Yea, this kind of blows me away. Maybe I'm out of the loop, but 3-4 processes each eating away that much memory? Just to deal with the network stuff? Holy fuck.

[–] [email protected] 5 points 10 hours ago* (last edited 10 hours ago) (1 children)

MEM% for each NetworkManager process is 0.4 % of 3.28 G ≈ 13.1 M. Additionally, almost certainly most of this will be shared between these process, as well as other processes, so you cannot just add them together.

The virtual size (315M) is the virtual memory. Quite clearly only 13.1 M of this are actually in use. The rest will only start getting backed by real physical memory if it is being written to.

The way this works is that the process will get interrupted if it writes to a non-physical memory location (by the memory management unit (MMU); this is known as a page fault), and executions jumps to the kernel which will allocate physical memory and alter the virtual memory table, and then proceed with the execution of the write operation.

Many programs or library functions like to get way larger virtual memory buffers than they will actually use in practice, because that way the kernel does all this in the background if more memory is needed, and the program doesn't need to do anything. I.e. it simplifies the code.

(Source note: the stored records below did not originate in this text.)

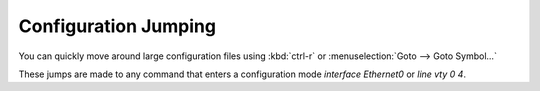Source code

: Configuration Jumping
======

You can quickly move around large configuration files using :kbd:`ctrl-r` or  :menuselection:`Goto --> Goto Symbol...`

.. image:: /_images/jumping.gif

These jumps are made to any command that enters a configuration mode `interface Ethernet0` or `line vty 0 4`.

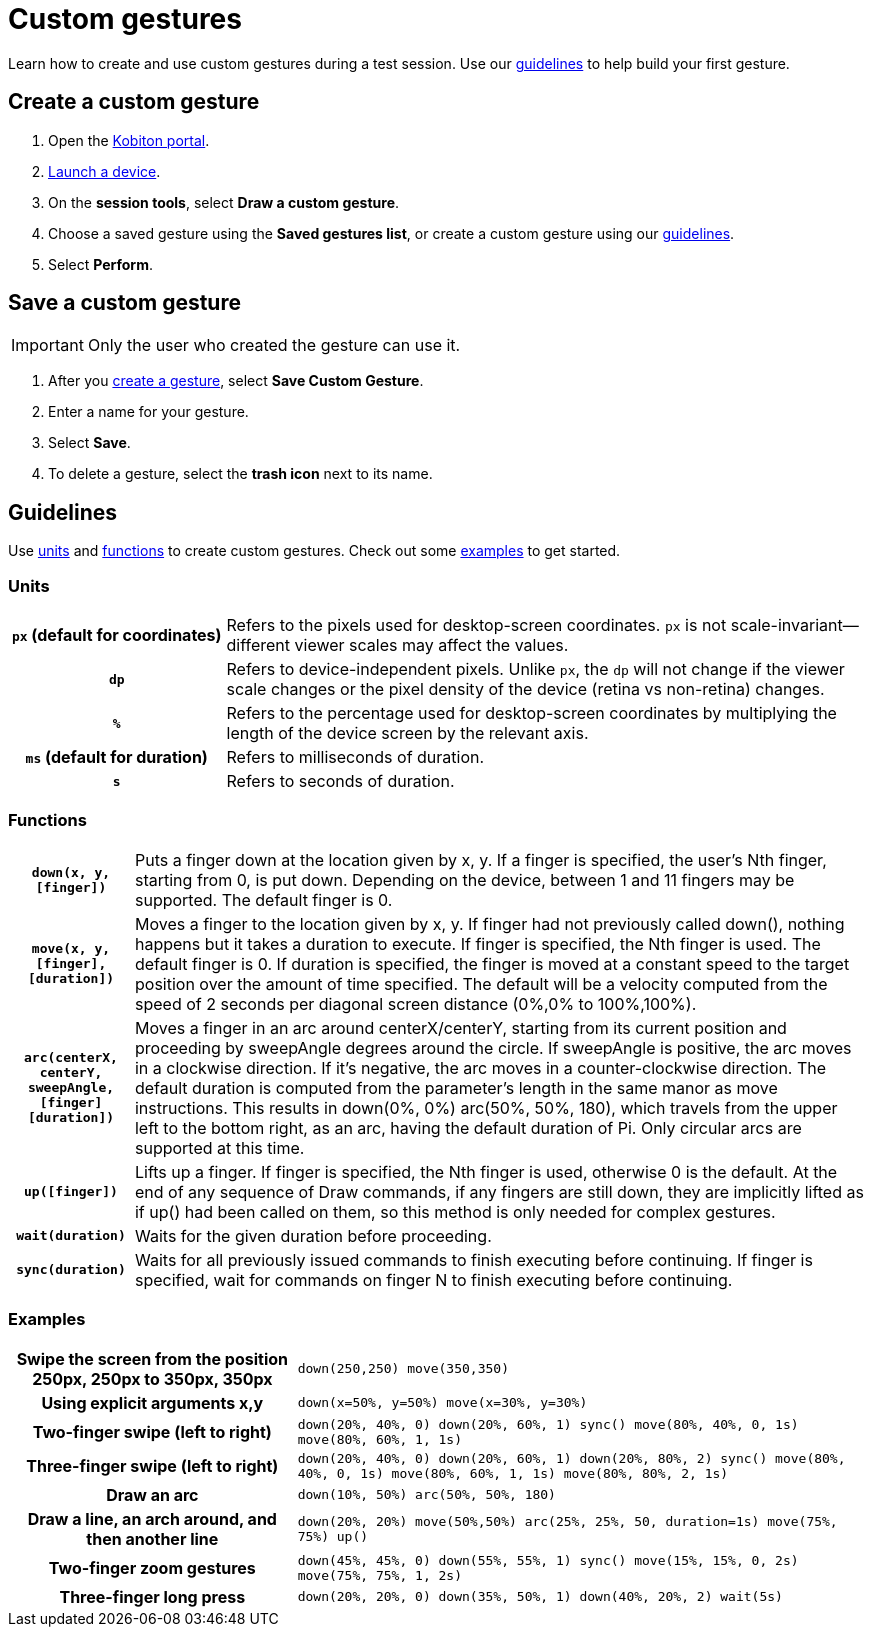 = Custom gestures
:navtitle: Custom gestures

Learn how to create and use custom gestures during a test session. Use our xref:_guidelines[guidelines] to help build your first gesture.

[#_create_a_custom_gesture]
== Create a custom gesture

. Open the https://portal.kobiton.com/login[Kobiton portal].
. xref:start-a-session.adoc[Launch a device].
. On the *session tools*, select *Draw a custom gesture*.
. Choose a saved gesture using the *Saved gestures list*, or create a custom gesture using our xref:_guidelines[guidelines].
. Select *Perform*.

[#_save_a_custom_gesture]
== Save a custom gesture

[IMPORTANT]
Only the user who created the gesture can use it.

. After you xref:_create_a_custom_gesture[create a gesture], select *Save Custom Gesture*.
. Enter a name for your gesture.
. Select *Save*.
. To delete a gesture, select the *trash icon* next to its name.

[#_guidelines]
== Guidelines

Use xref:_units[units] and xref:_functions[functions] to create custom gestures. Check out some xref:_examples[examples] to get started.

[#_units]
=== Units
[cols="1h,3"]
|===
|`px` (default for coordinates)
|Refers to the pixels used for desktop-screen coordinates. `px` is not scale-invariant--different viewer scales may affect the values.

|`dp`
|Refers to device-independent pixels. Unlike `px`, the `dp` will not change if the viewer scale changes or the pixel density of the device (retina vs non-retina) changes.

|`%`
|Refers to the percentage used for desktop-screen coordinates by multiplying the length of the device screen by the relevant axis.

|`ms` (default for duration)
|Refers to milliseconds of duration.

|`s`
|Refers to seconds of duration.
|===

[#_functions]
=== Functions

[cols="1h,6"]
|===

|`down(x, y, [finger])`
|Puts a finger down at the location given by x, y. If a finger is specified, the user's Nth finger, starting from 0, is put down. Depending on the device, between 1 and 11 fingers may be supported. The default finger is 0.

|`move(x, y, [finger], [duration])`
|Moves a finger to the location given by x, y. If finger had not previously called down(), nothing happens but it takes a duration to execute. If finger is specified, the Nth finger is used. The default finger is 0. If duration is specified, the finger is moved at a constant speed to the target position over the amount of time specified. The default will be a velocity computed from the speed of 2 seconds per diagonal screen distance (0%,0% to 100%,100%).

|`arc(centerX, centerY, sweepAngle, [finger] [duration])`
|Moves a finger in an arc around centerX/centerY, starting from its current position and proceeding by sweepAngle degrees around the circle. If sweepAngle is positive, the arc moves in a clockwise direction. If it's negative, the arc moves in a counter-clockwise direction. The default duration is computed from the parameter's length in the same manor as move instructions. This results in down(0%, 0%) arc(50%, 50%, 180), which travels from the upper left to the bottom right, as an arc, having the default duration of Pi. Only circular arcs are supported at this time.

|`up([finger])`
|Lifts up a finger. If finger is specified, the Nth finger is used, otherwise 0 is the default. At the end of any sequence of Draw commands, if any fingers are still down, they are implicitly lifted as if up() had been called on them, so this method is only needed for complex gestures.

|`wait(duration)`
|Waits for the given duration before proceeding.

|`sync(duration)`
|Waits for all previously issued commands to finish executing before continuing. If finger is specified, wait for commands on finger N to finish executing before continuing.
|===

[#_examples]
=== Examples

[cols="1h,2"]
|===

|Swipe the screen from the position 250px, 250px to 350px, 350px
|`down(250,250) move(350,350)`

|Using explicit arguments x,y
|`down(x=50%, y=50%) move(x=30%, y=30%)`

|Two-finger swipe (left to right)
|`down(20%, 40%, 0) down(20%, 60%, 1) sync() move(80%, 40%, 0, 1s) move(80%, 60%, 1, 1s)`

|Three-finger swipe (left to right)
|`down(20%, 40%, 0) down(20%, 60%, 1) down(20%, 80%, 2) sync() move(80%, 40%, 0, 1s) move(80%, 60%, 1, 1s) move(80%, 80%, 2, 1s)`

|Draw an arc
|`down(10%, 50%) arc(50%, 50%, 180)`

|Draw a line, an arch around, and then another line
|`down(20%, 20%) move(50%,50%) arc(25%, 25%, 50, duration=1s) move(75%, 75%) up()`

|Two-finger zoom gestures
|`down(45%, 45%, 0) down(55%, 55%, 1) sync() move(15%, 15%, 0, 2s) move(75%, 75%, 1, 2s)`

|Three-finger long press
|`down(20%, 20%, 0) down(35%, 50%, 1) down(40%, 20%, 2) wait(5s)`
|===
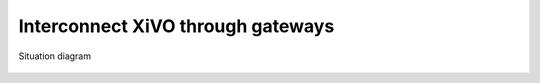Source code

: **********************************
Interconnect XiVO through gateways
**********************************

.. figure:: images/gateways.png
   :align: center

   Situation diagram
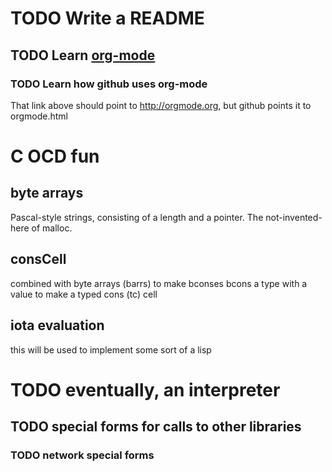 * TODO Write a README
** TODO Learn [[http://orgmode.org][org-mode]]
*** TODO Learn how github uses org-mode
That link above should point to http://orgmode.org, but github points it to orgmode.html

* C OCD fun
** byte arrays
Pascal-style strings, consisting of a length and a pointer.
The not-invented-here of malloc.
** consCell
combined with byte arrays (barrs) to make bconses
bcons a type with a value to make a typed cons (tc) cell
** iota evaluation
this will be used to implement some sort of a lisp

* TODO eventually, an interpreter
** TODO special forms for calls to other libraries
*** TODO network special forms

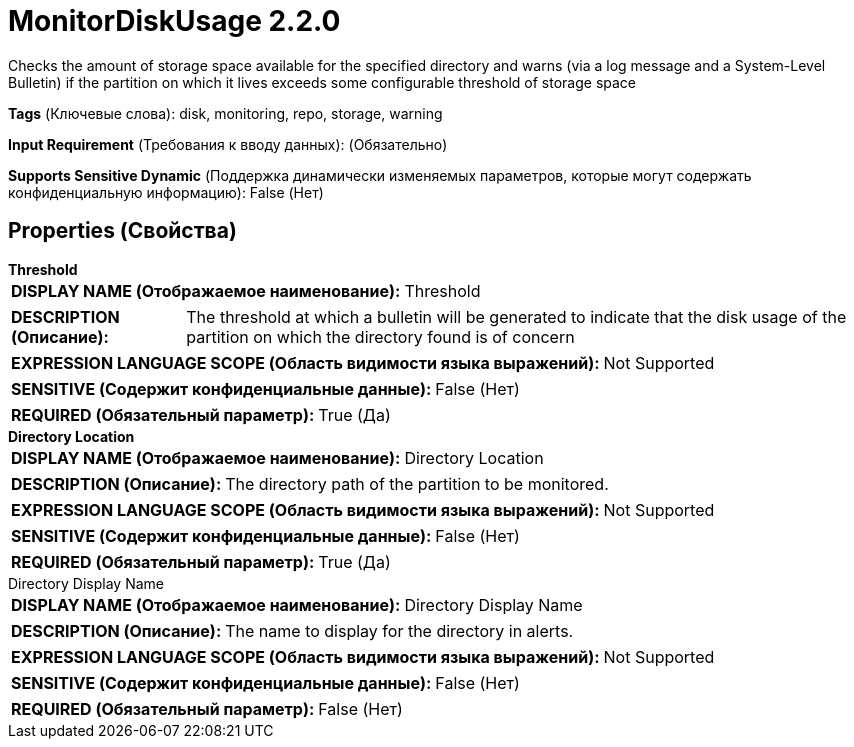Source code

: = MonitorDiskUsage 2.2.0

Checks the amount of storage space available for the specified directory and warns (via a log message and a System-Level Bulletin) if the partition on which it lives exceeds some configurable threshold of storage space

[horizontal]
*Tags* (Ключевые слова):
disk, monitoring, repo, storage, warning
[horizontal]
*Input Requirement* (Требования к вводу данных):
 (Обязательно)
[horizontal]
*Supports Sensitive Dynamic* (Поддержка динамически изменяемых параметров, которые могут содержать конфиденциальную информацию):
 False (Нет) 



== Properties (Свойства)


.*Threshold*
************************************************
[horizontal]
*DISPLAY NAME (Отображаемое наименование):*:: Threshold

[horizontal]
*DESCRIPTION (Описание):*:: The threshold at which a bulletin will be generated to indicate that the disk usage of the partition on which the directory found is of concern


[horizontal]
*EXPRESSION LANGUAGE SCOPE (Область видимости языка выражений):*:: Not Supported
[horizontal]
*SENSITIVE (Содержит конфиденциальные данные):*::  False (Нет) 

[horizontal]
*REQUIRED (Обязательный параметр):*::  True (Да) 
************************************************
.*Directory Location*
************************************************
[horizontal]
*DISPLAY NAME (Отображаемое наименование):*:: Directory Location

[horizontal]
*DESCRIPTION (Описание):*:: The directory path of the partition to be monitored.


[horizontal]
*EXPRESSION LANGUAGE SCOPE (Область видимости языка выражений):*:: Not Supported
[horizontal]
*SENSITIVE (Содержит конфиденциальные данные):*::  False (Нет) 

[horizontal]
*REQUIRED (Обязательный параметр):*::  True (Да) 
************************************************
.Directory Display Name
************************************************
[horizontal]
*DISPLAY NAME (Отображаемое наименование):*:: Directory Display Name

[horizontal]
*DESCRIPTION (Описание):*:: The name to display for the directory in alerts.


[horizontal]
*EXPRESSION LANGUAGE SCOPE (Область видимости языка выражений):*:: Not Supported
[horizontal]
*SENSITIVE (Содержит конфиденциальные данные):*::  False (Нет) 

[horizontal]
*REQUIRED (Обязательный параметр):*::  False (Нет) 
************************************************




















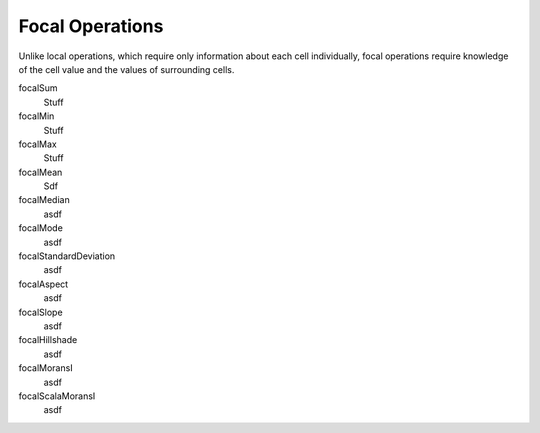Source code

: .. _focal:

Focal Operations
================

Unlike local operations, which require only information about each cell individually,
focal operations require knowledge of the cell value and the values of surrounding
cells.

focalSum
  Stuff

focalMin
  Stuff

focalMax
  Stuff

focalMean
  Sdf

focalMedian
  asdf

focalMode
  asdf

focalStandardDeviation
  asdf

focalAspect
  asdf

focalSlope
  asdf

focalHillshade
  asdf

focalMoransI
  asdf

focalScalaMoransI
  asdf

[–] [email protected] 1 points 2 hours ago

Thank you for explaining it. I haven't been in the *nix world for years, keep thinking I'll get back into it.

[–] [email protected] 1 points 11 hours ago

Well I wasn't thinking about memory (and maybe that's the reason some people downvoted that comment...) but because in my experience NetworkManager takes time starting at boot and with months/years it was taking more and more time. I reset it once and kept doing the same thing.

As you said you're planning on a home server kind of thing I'd think setting up a static ip is a good idea and NetworkManager is just an overkill for that - you could very well go along with Gentoo's netifrc.